Reserved cheers. Murmurs. Silence. A new timer appeared, one that would finish its countdown in seven days. Seven days until they would know if they had succeeded.


Ehlers-001 was surrounded by darkness as its bubble of spacetime carried it through the cosmos. Aside from the probe all that was present was heat it gave off, gradually dispersing into the matterless void. Despite the isolation from the universe, flickers of far off things emerged in the distance. Vague billowing masses that seemed like creatures yet weren't, ethereal glows forming shapes wrong enough to break a human mind, gray spirals — scraping past something beyond reality.

An alert rang out deep in the supercooled quantum computers. Hyperborean.aic — digitized pilot of the probe — had to take action. The Bifrost Engine vibrated the vessel as it began to strip away layers of the bubble, reverting it back into regular spacetime. The impossible imagery vanished in an instant as light seeped in from outside. Slowly but surely the universe came into view.

Ehlers-001 was in the interstellar expanse of a star cluster, 27,000 light-years from Sol. In the visual light range the sky seemed lighter than normal, the stars more tightly packed together than in Earth's skies. Switching to the full EM radiation spectrum brought a cavalcade of data. Thousands of radiowaves, X-rays, and gamma rays sped from star systems, bundles of data in tow. Each hit the probe's communications dishes and was decoded by Hyperborean, unveiling countless messages of alien civilizations. Warnings, diagrams of weapons, seven and four-fold fractals. Most were untranslated but the origins were clear.

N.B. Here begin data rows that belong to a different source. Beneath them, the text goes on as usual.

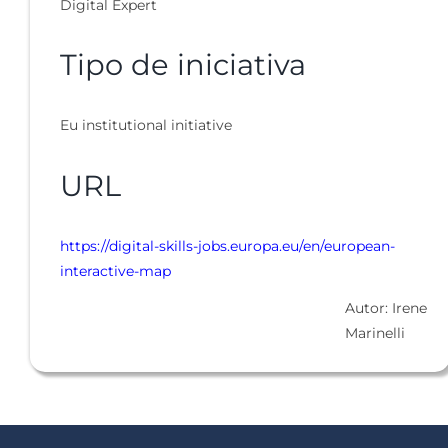
Digital Expert
Tipo de iniciativa
Eu institutional initiative
URL
https://digital-skills-jobs.europa.eu/en/european-
interactive-map
Autor: Irene
Marinelli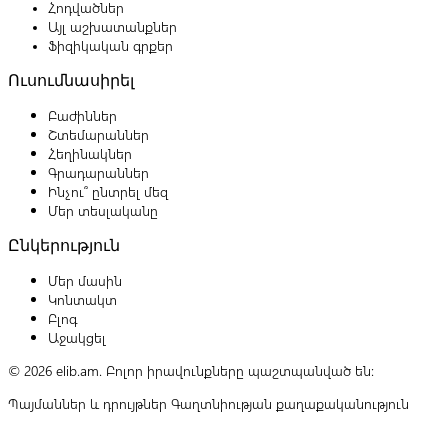
Հոդվածներ
Այլ աշխատանքներ
Ֆիզիկական գրքեր
Ուսումնասիրել
Բաժիններ
Շտեմարաններ
Հեղինակներ
Գրադարաններ
Ինչու՞ ընտրել մեզ
Մեր տեսլականը
Ընկերություն
Մեր մասին
Կոնտակտ
Բլոգ
Աջակցել
© 2026 elib.am. Բոլոր իրավունքները պաշտպանված են:
Պայմաններ և դրույթներ
Գաղտնիության քաղաքականություն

Within a subsection of the probe, a vial of blood dripped droplets into a chamber filled with intricately carved occult symbols. Mechanical arms spun and flailed about, moving ritual artifacts through and around the fluids in well-orchestrated patterns, accompanied by a loudspeaker's recording of a thaumaturge's chants. Existence bent. A metal panel folded inwards to form a Way to another universe. Transmitters beamed status reports into the purple skies past the Way, sent to any Foundation outposts built there, and deactivated soon after. Aetheric energy quickly bled out, leaving the metal panel to reform while destroying the Way.

The status reports were short, miniscule in comparison to the reports compiled by past probes venturing to extrasolar shores. Yet they carried all the weight in the world.


N.J. forced her head off her pillow. She gently flicked a switch above the bedside table and watched the holographic display of a forested area by her bed melt away. It churned and solidified into a view of a Europan ice mine, the mass of Jupiter looming over its metal domes; a live feed lagging by the 207 minutes light took to reach her. A second hologram emerged above the sight of a spherical cargo drone descending to a landing pad. A message.

She rubbed her eyes, then lifted up to read it.

Got a signal from Ehlers-001. It's made it to Terzan 2 right on time. Not an error in sight. Division Head wants us to get this show on the road (still won't let us know why we're in this star cluster of all places) so get your butt down to ComCent 2.

Sent by Hyeon 3Mun, 1 Hr 30 Min ago

A new era of interstellar exploration was beginning.